Problem details: Set down the data below without change, skipping the pictures it holds.

Data shown:

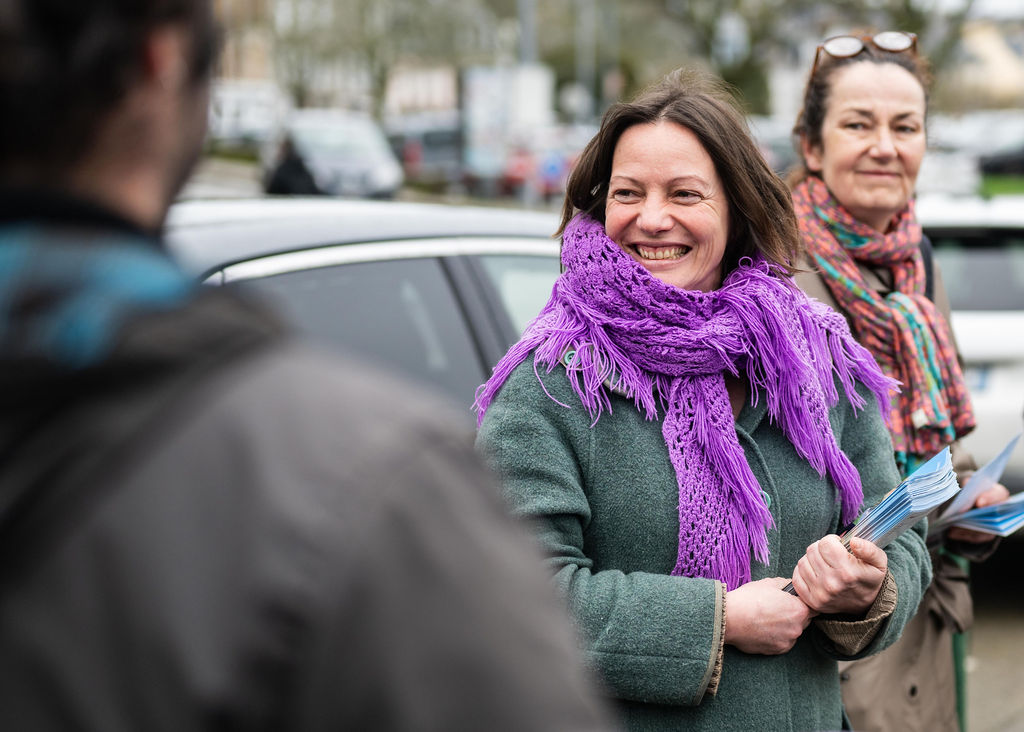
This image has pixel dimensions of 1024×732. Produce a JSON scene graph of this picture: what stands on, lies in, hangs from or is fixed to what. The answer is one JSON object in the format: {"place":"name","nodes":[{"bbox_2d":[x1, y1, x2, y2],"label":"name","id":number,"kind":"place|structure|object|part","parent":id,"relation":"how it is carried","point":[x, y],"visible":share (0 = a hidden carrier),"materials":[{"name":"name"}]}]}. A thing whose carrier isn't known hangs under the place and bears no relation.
{"place":"outdoors","nodes":[
{"label":"outdoors","id":0,"kind":"place"},
{"bbox_2d":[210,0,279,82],"label":"building","id":1,"kind":"structure","parent":0,"point":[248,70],"materials":[{"name":"brick"}]},
{"bbox_2d":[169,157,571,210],"label":"road","id":2,"kind":"structure","parent":0,"point":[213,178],"materials":[{"name":"grey concrete"}]},
{"bbox_2d":[260,110,404,198],"label":"car","id":3,"kind":"object","parent":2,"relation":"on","point":[359,155],"visible":0.78,"materials":[{"name":"metal"}]},
{"bbox_2d":[384,117,464,186],"label":"car","id":4,"kind":"object","parent":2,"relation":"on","point":[425,136],"visible":0.6,"materials":[{"name":"grey metal"}]},
{"bbox_2d":[493,140,576,200],"label":"red car","id":5,"kind":"object","parent":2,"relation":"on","point":[516,172],"visible":0.5,"materials":[{"name":"red"}]},
{"bbox_2d":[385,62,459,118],"label":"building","id":6,"kind":"structure","parent":0,"point":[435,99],"materials":[{"name":"brick"}]},
{"bbox_2d":[949,11,1023,109],"label":"building","id":7,"kind":"structure","parent":0,"point":[983,40],"materials":[{"name":"beige"}]},
{"bbox_2d":[962,537,1023,731],"label":"pavement","id":8,"kind":"structure","parent":0,"point":[983,670],"materials":[{"name":"grey concrete"}]},
{"bbox_2d":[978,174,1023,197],"label":"lawn","id":9,"kind":"structure","parent":0,"point":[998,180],"materials":[{"name":"green plant"}]},
{"label":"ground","id":10,"kind":"structure","parent":0},
{"bbox_2d":[207,81,289,148],"label":"white van","id":11,"kind":"object","parent":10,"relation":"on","point":[248,118],"visible":0.45,"materials":[{"name":"white"}]},
{"bbox_2d":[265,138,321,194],"label":"person","id":12,"kind":"object","parent":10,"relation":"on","point":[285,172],"visible":0.41},
{"bbox_2d":[0,0,617,731],"label":"man","id":13,"kind":"object","parent":10,"relation":"on","point":[7,67],"visible":0.99},
{"bbox_2d":[165,193,569,419],"label":"car","id":14,"kind":"object","parent":10,"relation":"on","point":[357,266],"visible":0.16,"materials":[{"name":"metal"}]},
{"label":"window","id":15,"kind":"part","parent":14,"relation":"part of","materials":[{"name":"grey glass"}]},
{"bbox_2d":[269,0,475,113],"label":"tree","id":16,"kind":"object","parent":10,"relation":"on","point":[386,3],"visible":0.68,"materials":[{"name":"plant"}]},
{"bbox_2d":[460,66,555,191],"label":"billboard","id":17,"kind":"object","parent":10,"relation":"on","point":[479,90],"visible":0.78,"materials":[{"name":"white"}]},
{"bbox_2d":[517,0,537,65],"label":"pole","id":18,"kind":"object","parent":10,"relation":"on","point":[524,26],"visible":0.34,"materials":[{"name":"grey metal"}]},
{"bbox_2d":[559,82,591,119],"label":"round sign","id":19,"kind":"object","parent":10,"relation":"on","point":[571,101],"visible":0.8,"materials":[{"name":"white"}]},
{"bbox_2d":[576,0,596,119],"label":"pole","id":20,"kind":"object","parent":10,"relation":"on","point":[586,28],"visible":0.61,"materials":[{"name":"grey metal"}]},
{"bbox_2d":[472,69,928,723],"label":"woman","id":21,"kind":"object","parent":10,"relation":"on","point":[680,157],"visible":0.85},
{"bbox_2d":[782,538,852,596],"label":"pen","id":22,"kind":"object","parent":21,"relation":"in","point":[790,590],"visible":0.1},
{"bbox_2d":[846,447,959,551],"label":"leaflet stack","id":23,"kind":"object","parent":21,"relation":"in","point":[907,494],"visible":0.71,"materials":[{"name":"blue paper"}]},
{"bbox_2d":[602,0,803,114],"label":"tree","id":24,"kind":"object","parent":10,"relation":"on","point":[734,1],"visible":0.62,"materials":[{"name":"green plant"}]},
{"bbox_2d":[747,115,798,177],"label":"car","id":25,"kind":"object","parent":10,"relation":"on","point":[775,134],"visible":0.24,"materials":[{"name":"metal"}]},
{"bbox_2d":[782,31,1014,731],"label":"woman","id":26,"kind":"object","parent":10,"relation":"on","point":[868,76],"visible":0.61},
{"bbox_2d":[932,432,1023,538],"label":"brochure stack","id":27,"kind":"object","parent":26,"relation":"in","point":[1006,523],"visible":0.83,"materials":[{"name":"blue paper"}]},
{"bbox_2d":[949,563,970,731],"label":"green pole","id":28,"kind":"object","parent":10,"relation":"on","point":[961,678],"visible":0.33,"materials":[{"name":"green"}]},
{"bbox_2d":[917,188,1023,489],"label":"white car","id":29,"kind":"object","parent":10,"relation":"on","point":[987,327],"visible":0.4,"materials":[{"name":"white metal"}]},
{"bbox_2d":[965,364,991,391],"label":"license plate","id":30,"kind":"object","parent":29,"relation":"attached to","point":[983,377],"visible":0.34,"materials":[{"name":"blue"}]},
{"bbox_2d":[918,112,1023,195],"label":"parked car","id":31,"kind":"object","parent":10,"relation":"on","point":[961,134],"visible":0.47,"materials":[{"name":"white"}]},
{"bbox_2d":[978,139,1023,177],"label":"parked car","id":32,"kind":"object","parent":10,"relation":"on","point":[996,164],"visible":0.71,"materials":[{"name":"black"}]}
]}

Response box:
This image has pixel dimensions of 1024×732. Produce a JSON scene graph of this picture: what stands on, lies in, hangs from or is fixed to what. The answer is one JSON object in the format: {"place":"name","nodes":[{"bbox_2d":[x1, y1, x2, y2],"label":"name","id":number,"kind":"place|structure|object|part","parent":id,"relation":"how it is carried","point":[x, y],"visible":share (0 = a hidden carrier),"materials":[{"name":"name"}]}]}. A thing whose carrier isn't known hangs under the place and bears no relation.
{"place":"outdoors","nodes":[
{"label":"outdoors","id":0,"kind":"place"},
{"bbox_2d":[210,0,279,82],"label":"building","id":1,"kind":"structure","parent":0,"point":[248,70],"materials":[{"name":"brick"}]},
{"bbox_2d":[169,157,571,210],"label":"road","id":2,"kind":"structure","parent":0,"point":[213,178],"materials":[{"name":"grey concrete"}]},
{"bbox_2d":[260,110,404,198],"label":"car","id":3,"kind":"object","parent":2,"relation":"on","point":[359,155],"visible":0.78,"materials":[{"name":"metal"}]},
{"bbox_2d":[384,117,464,186],"label":"car","id":4,"kind":"object","parent":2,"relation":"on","point":[425,136],"visible":0.6,"materials":[{"name":"grey metal"}]},
{"bbox_2d":[493,140,576,200],"label":"red car","id":5,"kind":"object","parent":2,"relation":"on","point":[516,172],"visible":0.5,"materials":[{"name":"red"}]},
{"bbox_2d":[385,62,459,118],"label":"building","id":6,"kind":"structure","parent":0,"point":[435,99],"materials":[{"name":"brick"}]},
{"bbox_2d":[949,11,1023,109],"label":"building","id":7,"kind":"structure","parent":0,"point":[983,40],"materials":[{"name":"beige"}]},
{"bbox_2d":[962,537,1023,731],"label":"pavement","id":8,"kind":"structure","parent":0,"point":[983,670],"materials":[{"name":"grey concrete"}]},
{"bbox_2d":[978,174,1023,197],"label":"lawn","id":9,"kind":"structure","parent":0,"point":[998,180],"materials":[{"name":"green plant"}]},
{"label":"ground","id":10,"kind":"structure","parent":0},
{"bbox_2d":[207,81,289,148],"label":"white van","id":11,"kind":"object","parent":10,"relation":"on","point":[248,118],"visible":0.45,"materials":[{"name":"white"}]},
{"bbox_2d":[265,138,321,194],"label":"person","id":12,"kind":"object","parent":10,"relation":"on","point":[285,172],"visible":0.41},
{"bbox_2d":[0,0,617,731],"label":"man","id":13,"kind":"object","parent":10,"relation":"on","point":[7,67],"visible":0.99},
{"bbox_2d":[165,193,569,419],"label":"car","id":14,"kind":"object","parent":10,"relation":"on","point":[357,266],"visible":0.16,"materials":[{"name":"metal"}]},
{"label":"window","id":15,"kind":"part","parent":14,"relation":"part of","materials":[{"name":"grey glass"}]},
{"bbox_2d":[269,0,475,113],"label":"tree","id":16,"kind":"object","parent":10,"relation":"on","point":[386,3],"visible":0.68,"materials":[{"name":"plant"}]},
{"bbox_2d":[460,66,555,191],"label":"billboard","id":17,"kind":"object","parent":10,"relation":"on","point":[479,90],"visible":0.78,"materials":[{"name":"white"}]},
{"bbox_2d":[517,0,537,65],"label":"pole","id":18,"kind":"object","parent":10,"relation":"on","point":[524,26],"visible":0.34,"materials":[{"name":"grey metal"}]},
{"bbox_2d":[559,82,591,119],"label":"round sign","id":19,"kind":"object","parent":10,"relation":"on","point":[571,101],"visible":0.8,"materials":[{"name":"white"}]},
{"bbox_2d":[576,0,596,119],"label":"pole","id":20,"kind":"object","parent":10,"relation":"on","point":[586,28],"visible":0.61,"materials":[{"name":"grey metal"}]},
{"bbox_2d":[472,69,928,723],"label":"woman","id":21,"kind":"object","parent":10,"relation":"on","point":[680,157],"visible":0.85},
{"bbox_2d":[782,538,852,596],"label":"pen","id":22,"kind":"object","parent":21,"relation":"in","point":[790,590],"visible":0.1},
{"bbox_2d":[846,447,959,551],"label":"leaflet stack","id":23,"kind":"object","parent":21,"relation":"in","point":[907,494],"visible":0.71,"materials":[{"name":"blue paper"}]},
{"bbox_2d":[602,0,803,114],"label":"tree","id":24,"kind":"object","parent":10,"relation":"on","point":[734,1],"visible":0.62,"materials":[{"name":"green plant"}]},
{"bbox_2d":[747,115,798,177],"label":"car","id":25,"kind":"object","parent":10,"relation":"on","point":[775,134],"visible":0.24,"materials":[{"name":"metal"}]},
{"bbox_2d":[782,31,1014,731],"label":"woman","id":26,"kind":"object","parent":10,"relation":"on","point":[868,76],"visible":0.61},
{"bbox_2d":[932,432,1023,538],"label":"brochure stack","id":27,"kind":"object","parent":26,"relation":"in","point":[1006,523],"visible":0.83,"materials":[{"name":"blue paper"}]},
{"bbox_2d":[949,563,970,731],"label":"green pole","id":28,"kind":"object","parent":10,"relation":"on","point":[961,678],"visible":0.33,"materials":[{"name":"green"}]},
{"bbox_2d":[917,188,1023,489],"label":"white car","id":29,"kind":"object","parent":10,"relation":"on","point":[987,327],"visible":0.4,"materials":[{"name":"white metal"}]},
{"bbox_2d":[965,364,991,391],"label":"license plate","id":30,"kind":"object","parent":29,"relation":"attached to","point":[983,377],"visible":0.34,"materials":[{"name":"blue"}]},
{"bbox_2d":[918,112,1023,195],"label":"parked car","id":31,"kind":"object","parent":10,"relation":"on","point":[961,134],"visible":0.47,"materials":[{"name":"white"}]},
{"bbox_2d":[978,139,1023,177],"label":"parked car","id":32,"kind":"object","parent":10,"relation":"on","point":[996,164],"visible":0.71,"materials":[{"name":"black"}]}
]}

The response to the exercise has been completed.